Separation from God caused by sin

In Christian theology, spiritual death is separation from God caused by sin.

==Protestantism==

The phrase spiritual death is not found in Protestant scriptures, and definitions of the concept thus vary among Protestant Christians. Spiritual death is distinct from physical death and the second death. According to the doctrine of original sin, all people have a sinful nature and thus commit sin, and are thereby spiritually dead. Those who have faith in Jesus Christ are thereafter made spiritually alive. The unbeliever's physical death, subsequent resurrection, and final judgment is followed by the second death.

==Mormonism==
Members of the Church of Jesus Christ of Latter-day Saints make a distinction between two types of spiritual death, respectively termed a "temporal separation" and a "spiritual separation" from God.

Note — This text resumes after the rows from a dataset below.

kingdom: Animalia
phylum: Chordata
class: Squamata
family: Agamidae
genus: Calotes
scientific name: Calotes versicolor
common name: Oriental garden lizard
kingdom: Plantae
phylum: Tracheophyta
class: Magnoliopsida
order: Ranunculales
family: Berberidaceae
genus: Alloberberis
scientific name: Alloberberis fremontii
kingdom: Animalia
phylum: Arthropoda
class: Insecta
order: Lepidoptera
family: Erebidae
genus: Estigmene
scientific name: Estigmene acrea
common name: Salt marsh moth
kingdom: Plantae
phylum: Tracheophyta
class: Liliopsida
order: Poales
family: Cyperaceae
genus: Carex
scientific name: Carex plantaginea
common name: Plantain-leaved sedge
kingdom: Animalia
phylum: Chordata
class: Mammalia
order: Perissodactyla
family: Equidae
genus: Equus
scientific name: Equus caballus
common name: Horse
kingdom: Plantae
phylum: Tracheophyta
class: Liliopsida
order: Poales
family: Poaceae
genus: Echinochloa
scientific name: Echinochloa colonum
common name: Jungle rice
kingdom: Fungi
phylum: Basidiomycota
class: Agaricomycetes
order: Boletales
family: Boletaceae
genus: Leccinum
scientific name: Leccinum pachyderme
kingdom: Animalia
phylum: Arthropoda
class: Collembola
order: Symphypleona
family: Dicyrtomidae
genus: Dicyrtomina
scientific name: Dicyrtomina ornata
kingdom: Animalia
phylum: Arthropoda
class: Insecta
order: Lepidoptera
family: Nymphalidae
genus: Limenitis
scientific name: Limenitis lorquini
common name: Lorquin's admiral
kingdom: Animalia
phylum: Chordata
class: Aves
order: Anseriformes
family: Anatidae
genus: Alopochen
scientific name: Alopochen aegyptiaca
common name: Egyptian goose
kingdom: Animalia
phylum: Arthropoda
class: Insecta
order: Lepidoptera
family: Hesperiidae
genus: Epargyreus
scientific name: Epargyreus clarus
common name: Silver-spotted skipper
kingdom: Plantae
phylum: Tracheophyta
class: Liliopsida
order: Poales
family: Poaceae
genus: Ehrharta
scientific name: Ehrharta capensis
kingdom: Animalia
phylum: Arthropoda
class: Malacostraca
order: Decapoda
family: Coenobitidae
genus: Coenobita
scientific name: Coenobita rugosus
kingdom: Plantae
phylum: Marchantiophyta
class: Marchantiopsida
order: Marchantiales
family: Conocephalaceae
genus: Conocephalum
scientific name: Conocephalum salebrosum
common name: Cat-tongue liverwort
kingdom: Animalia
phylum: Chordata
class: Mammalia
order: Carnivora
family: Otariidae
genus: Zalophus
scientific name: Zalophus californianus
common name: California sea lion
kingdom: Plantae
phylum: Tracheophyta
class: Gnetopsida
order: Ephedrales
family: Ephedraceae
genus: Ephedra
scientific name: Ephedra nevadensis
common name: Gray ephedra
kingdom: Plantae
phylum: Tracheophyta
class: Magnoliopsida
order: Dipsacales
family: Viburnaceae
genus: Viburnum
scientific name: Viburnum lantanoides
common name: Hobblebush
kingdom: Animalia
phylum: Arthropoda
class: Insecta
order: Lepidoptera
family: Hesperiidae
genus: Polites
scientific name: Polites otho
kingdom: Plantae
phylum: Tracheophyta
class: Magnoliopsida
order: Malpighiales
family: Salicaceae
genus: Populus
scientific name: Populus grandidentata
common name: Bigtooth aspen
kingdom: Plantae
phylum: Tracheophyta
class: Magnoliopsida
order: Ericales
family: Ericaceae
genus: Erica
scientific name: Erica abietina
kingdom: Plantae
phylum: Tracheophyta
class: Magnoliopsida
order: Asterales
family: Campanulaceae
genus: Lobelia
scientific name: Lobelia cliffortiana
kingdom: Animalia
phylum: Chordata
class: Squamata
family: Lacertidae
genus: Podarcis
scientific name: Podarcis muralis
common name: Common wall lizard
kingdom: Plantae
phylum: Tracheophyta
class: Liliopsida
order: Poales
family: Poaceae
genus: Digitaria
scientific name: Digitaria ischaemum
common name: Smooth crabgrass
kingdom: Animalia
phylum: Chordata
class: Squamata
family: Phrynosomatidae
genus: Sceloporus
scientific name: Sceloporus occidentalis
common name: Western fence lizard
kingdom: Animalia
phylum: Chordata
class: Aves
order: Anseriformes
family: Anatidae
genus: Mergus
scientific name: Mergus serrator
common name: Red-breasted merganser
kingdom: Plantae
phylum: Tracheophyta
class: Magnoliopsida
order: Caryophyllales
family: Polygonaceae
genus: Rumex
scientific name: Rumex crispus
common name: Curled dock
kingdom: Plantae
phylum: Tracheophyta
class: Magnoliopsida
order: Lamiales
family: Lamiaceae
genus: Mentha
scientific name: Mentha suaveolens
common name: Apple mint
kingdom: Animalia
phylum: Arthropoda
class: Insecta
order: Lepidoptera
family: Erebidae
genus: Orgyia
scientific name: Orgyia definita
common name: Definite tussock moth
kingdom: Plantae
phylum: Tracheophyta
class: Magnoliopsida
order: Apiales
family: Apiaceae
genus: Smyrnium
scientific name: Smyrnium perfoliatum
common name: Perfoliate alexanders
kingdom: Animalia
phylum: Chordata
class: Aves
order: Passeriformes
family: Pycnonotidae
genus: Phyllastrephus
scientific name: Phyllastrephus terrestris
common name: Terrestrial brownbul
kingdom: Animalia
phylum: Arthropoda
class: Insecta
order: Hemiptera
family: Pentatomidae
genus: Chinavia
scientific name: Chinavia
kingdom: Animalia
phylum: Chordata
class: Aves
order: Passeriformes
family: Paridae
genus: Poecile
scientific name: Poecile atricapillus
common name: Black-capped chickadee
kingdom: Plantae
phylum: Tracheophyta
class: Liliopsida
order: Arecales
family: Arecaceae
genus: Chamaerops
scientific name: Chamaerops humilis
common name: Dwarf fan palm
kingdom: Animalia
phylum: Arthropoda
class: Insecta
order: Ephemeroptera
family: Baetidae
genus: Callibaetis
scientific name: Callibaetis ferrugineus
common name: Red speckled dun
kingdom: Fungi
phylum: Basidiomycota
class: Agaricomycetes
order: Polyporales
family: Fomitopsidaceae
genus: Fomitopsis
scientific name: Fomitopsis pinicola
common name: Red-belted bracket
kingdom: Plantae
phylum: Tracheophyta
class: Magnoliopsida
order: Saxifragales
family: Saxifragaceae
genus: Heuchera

The first type is a physical separation from God the Father, which was caused by the Fall of Adam and Eve. Because of their choice, all their descendants are born into a fallen world that is physically separated from God's presence. This separation is necessary so that individuals can be tested to see whether they will continue to be obedient even when not in God's presence. This separation is overcome unconditionally when all people return to God's physical presence for the Judgment, according to Gerald N. Lund.

The second type is a spiritual separation from God's spirit or influence, which is caused by individual sins; when we sin we alienate ourselves from the influence of the Holy Ghost, God's spiritual presence. This separation is absolutely unnecessary, and only impedes our growth and ability to develop Godly attributes. This separation begins its resolution through the covenant of baptism, after which a person receives the gift of the Holy Ghost. It is only overcome on the conditions of faith and repentance.

This distinction between two kinds of spiritual death gives Mormonism a unique approach to the problem of evil, compared to the rest of Christianity. That is, it obviates the need to explain the suffering of innocents with reference to Adam and Eve's sin. Instead, it allows for mortal pain and suffering to be necessary without implying that sinning is necessary.